Other Names: Pompelmoes, Limau abong, Chukkotru
The pommelo tree may be 5-15 m tall, with a somewhat crooked trunk 10-30 cm thick, and low, irregular branches. Some forms are distinctly dwarfed. The young branchlets are angular and often densely hairy, and there are usually spines on the branchlets, old limbs and trunk. The leaves are alternate, ovate or elliptic, 5-20 cm long, leathery, dull-green, glossy above, dull and minutely hairy beneath. The flowers are fragrant, borne singly or in clusters of 2 to 10 in the leaf axils. The fruit ranges from nearly round to oblate or pear-shaped; 10-30 cm wide; the peel, clinging or more or less easily removed, may be greenish-yellow or pale-yellow, minutely hairy, dotted with tiny green glands.

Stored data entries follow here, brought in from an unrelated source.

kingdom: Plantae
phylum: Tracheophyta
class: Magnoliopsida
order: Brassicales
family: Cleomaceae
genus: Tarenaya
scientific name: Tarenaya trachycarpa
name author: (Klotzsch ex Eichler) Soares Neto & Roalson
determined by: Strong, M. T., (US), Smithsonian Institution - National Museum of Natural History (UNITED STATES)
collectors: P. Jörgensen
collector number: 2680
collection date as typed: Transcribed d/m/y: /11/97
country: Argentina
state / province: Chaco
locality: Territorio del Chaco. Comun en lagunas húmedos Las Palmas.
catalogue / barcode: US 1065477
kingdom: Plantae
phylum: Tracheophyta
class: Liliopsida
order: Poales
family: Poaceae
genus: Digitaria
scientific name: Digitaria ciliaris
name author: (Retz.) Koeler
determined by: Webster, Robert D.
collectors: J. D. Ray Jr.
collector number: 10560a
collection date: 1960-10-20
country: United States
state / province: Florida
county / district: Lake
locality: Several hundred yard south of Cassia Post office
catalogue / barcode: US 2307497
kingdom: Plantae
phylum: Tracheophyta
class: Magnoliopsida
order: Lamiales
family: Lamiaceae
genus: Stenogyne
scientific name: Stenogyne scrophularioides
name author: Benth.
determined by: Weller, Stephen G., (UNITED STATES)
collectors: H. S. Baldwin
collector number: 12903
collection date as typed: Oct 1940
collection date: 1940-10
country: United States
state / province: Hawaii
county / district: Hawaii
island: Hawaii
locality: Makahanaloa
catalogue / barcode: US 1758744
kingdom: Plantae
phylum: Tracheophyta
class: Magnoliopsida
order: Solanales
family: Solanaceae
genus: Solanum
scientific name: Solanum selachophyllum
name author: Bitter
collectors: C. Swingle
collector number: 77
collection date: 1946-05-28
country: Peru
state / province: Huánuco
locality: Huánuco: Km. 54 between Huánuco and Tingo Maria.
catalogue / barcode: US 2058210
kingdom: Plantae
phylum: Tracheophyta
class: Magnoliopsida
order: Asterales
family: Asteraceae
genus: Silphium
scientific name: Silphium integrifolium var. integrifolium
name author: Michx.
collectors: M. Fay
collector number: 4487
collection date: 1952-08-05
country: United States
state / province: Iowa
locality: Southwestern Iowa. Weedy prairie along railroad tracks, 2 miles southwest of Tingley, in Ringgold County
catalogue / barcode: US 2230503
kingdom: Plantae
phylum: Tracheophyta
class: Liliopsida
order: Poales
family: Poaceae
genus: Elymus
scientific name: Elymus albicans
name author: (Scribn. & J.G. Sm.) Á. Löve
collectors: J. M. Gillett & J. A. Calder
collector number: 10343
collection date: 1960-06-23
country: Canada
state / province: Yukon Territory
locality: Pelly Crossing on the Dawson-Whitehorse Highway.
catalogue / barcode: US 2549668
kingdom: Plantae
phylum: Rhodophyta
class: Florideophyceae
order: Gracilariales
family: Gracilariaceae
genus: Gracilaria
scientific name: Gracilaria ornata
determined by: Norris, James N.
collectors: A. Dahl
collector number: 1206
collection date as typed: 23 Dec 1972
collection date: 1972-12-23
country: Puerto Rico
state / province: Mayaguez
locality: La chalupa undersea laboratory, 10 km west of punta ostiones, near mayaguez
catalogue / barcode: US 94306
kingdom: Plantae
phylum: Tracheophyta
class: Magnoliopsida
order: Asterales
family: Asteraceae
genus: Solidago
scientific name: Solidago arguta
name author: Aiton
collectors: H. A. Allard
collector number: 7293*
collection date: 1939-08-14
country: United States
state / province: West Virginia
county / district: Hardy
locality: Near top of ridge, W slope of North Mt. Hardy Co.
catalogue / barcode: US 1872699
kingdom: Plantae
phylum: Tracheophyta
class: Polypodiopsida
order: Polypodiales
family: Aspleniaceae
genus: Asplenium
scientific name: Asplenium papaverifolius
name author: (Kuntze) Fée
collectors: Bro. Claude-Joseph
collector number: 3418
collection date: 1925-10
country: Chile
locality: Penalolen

Pommelos are peeled, the segments are skinned and the juicy pulp eaten. The skinned segments can be broken apart and used in salads and desserts or made into preserves. The extracted juice is an excellent beverage.
In the Philippines and Southeast Asia, decoctions of the leaves, flowers, and rind are given for their sedative effect in cases of epilepsy, chorea and convulsive coughing. The hot leaf decoction is applied on swellings and ulcers. The fruit juice is taken as a febrifuge. The seeds are employed against coughs, dyspepsia and lumbago. Gum that exudes from declining trees is collected and taken as a cough remedy in Brazil.
The pummelo is tropical or near-tropical and flourishes naturally at low altitudes close to the sea. In the prime growing region of Bang Bakok in southern Thailand, the mean temperature is 28°C and mean annual rainfall is 56 in 143 cm.
The pommelo revels in the rich silt and sand overlying the organically enriched clay loam of the flood plain, and that it is highly tolerant of brackish water pushed inland by high tides. It is claimed that salt contributes to the flavour and juiciness of the fruits. The salt content of the water varies throughout the year but may be as high as 2 % at times.
Though the seeds of the pommelo are monoembryonic, seedlings usually differ little from their parents and therefore most pommelos in Asia are grown from seed.